What to do = Reproduce each of the following entries line for line, keeping every word, capital letter, and punctuation mark as it stands.

[Start of section]

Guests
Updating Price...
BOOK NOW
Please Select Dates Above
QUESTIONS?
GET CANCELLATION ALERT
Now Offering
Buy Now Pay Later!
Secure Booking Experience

[End of section]

Solved problem =
Guests
Updating Price...
BOOK NOW
Please Select Dates Above
QUESTIONS?
GET CANCELLATION ALERT
Now Offering
Buy Now Pay Later!
Secure Booking Experience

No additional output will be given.